> **PROBLEM TO WORK ON**
Write the listing out again word for word, excluding any pictures.

----- DATASET EXTRACT

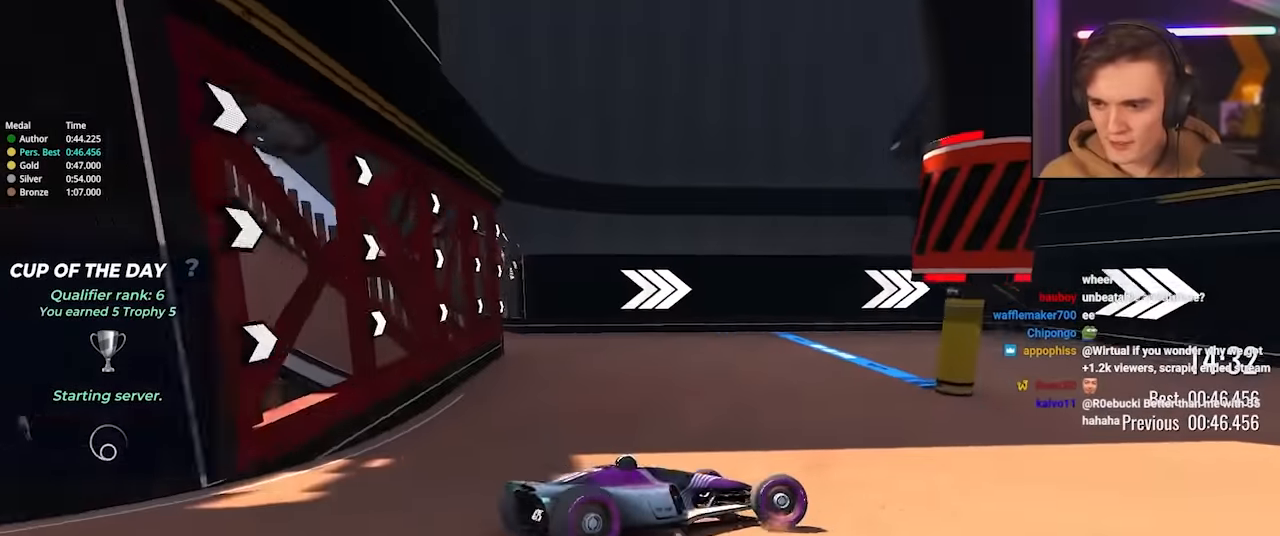
{"keys": ["right"], "events": [[434, "up", "up"]]}
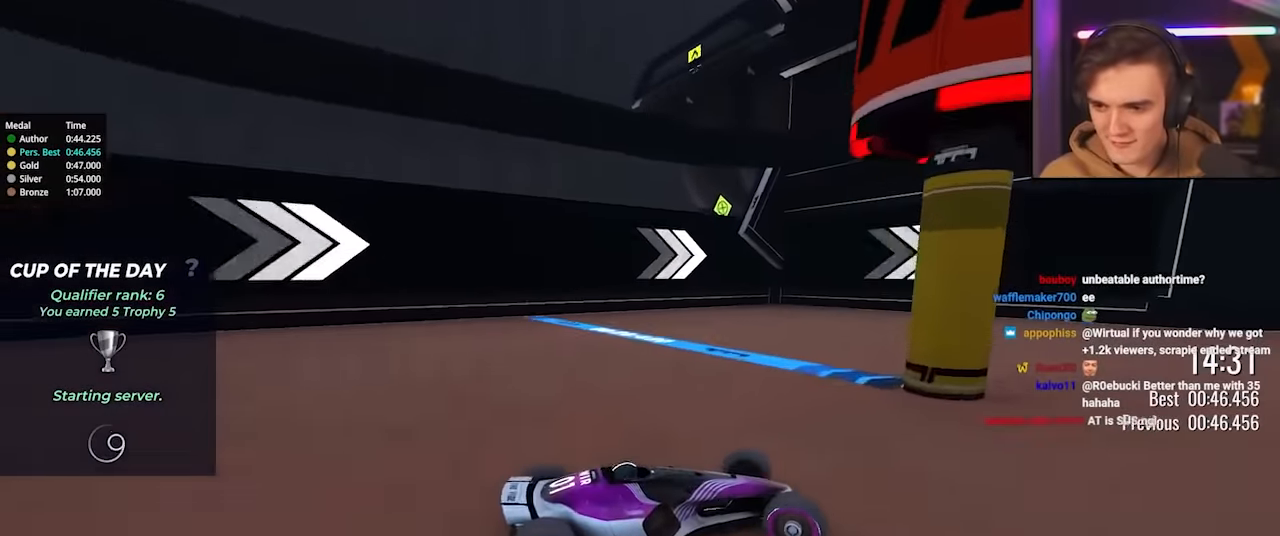
{"keys": ["right", "up"], "events": [[67, "up", "down"]]}
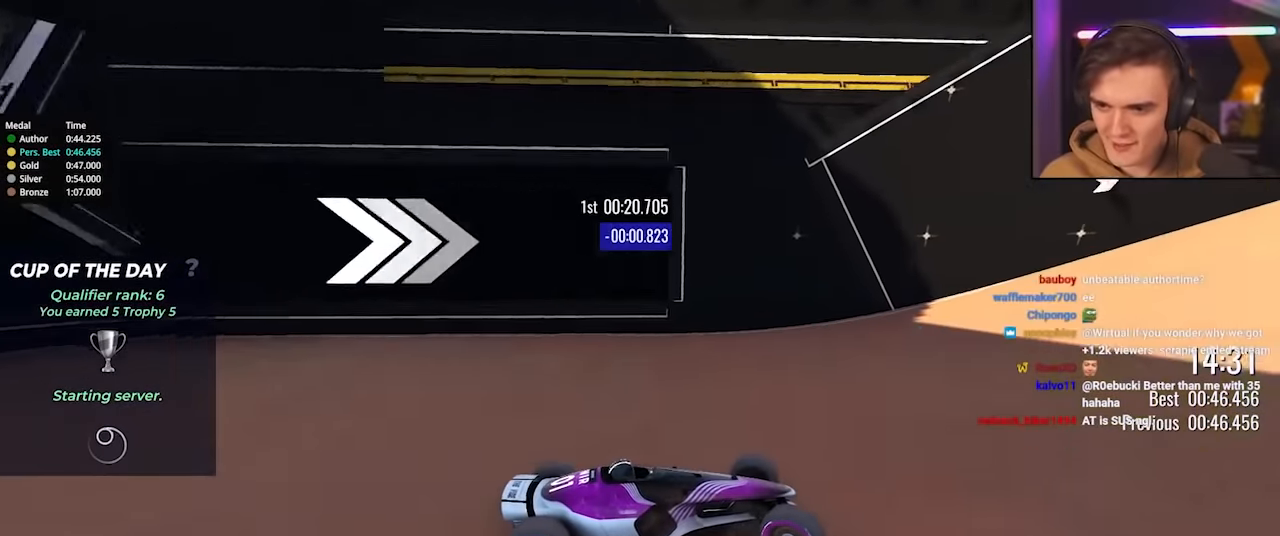
{"keys": ["right", "up"], "events": []}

----------

> **SOLUTION TO THIS EXERCISE**
{"keys": ["right"], "events": [[434, "up", "up"]]}
{"keys": ["right", "up"], "events": [[67, "up", "down"]]}
{"keys": ["right", "up"], "events": []}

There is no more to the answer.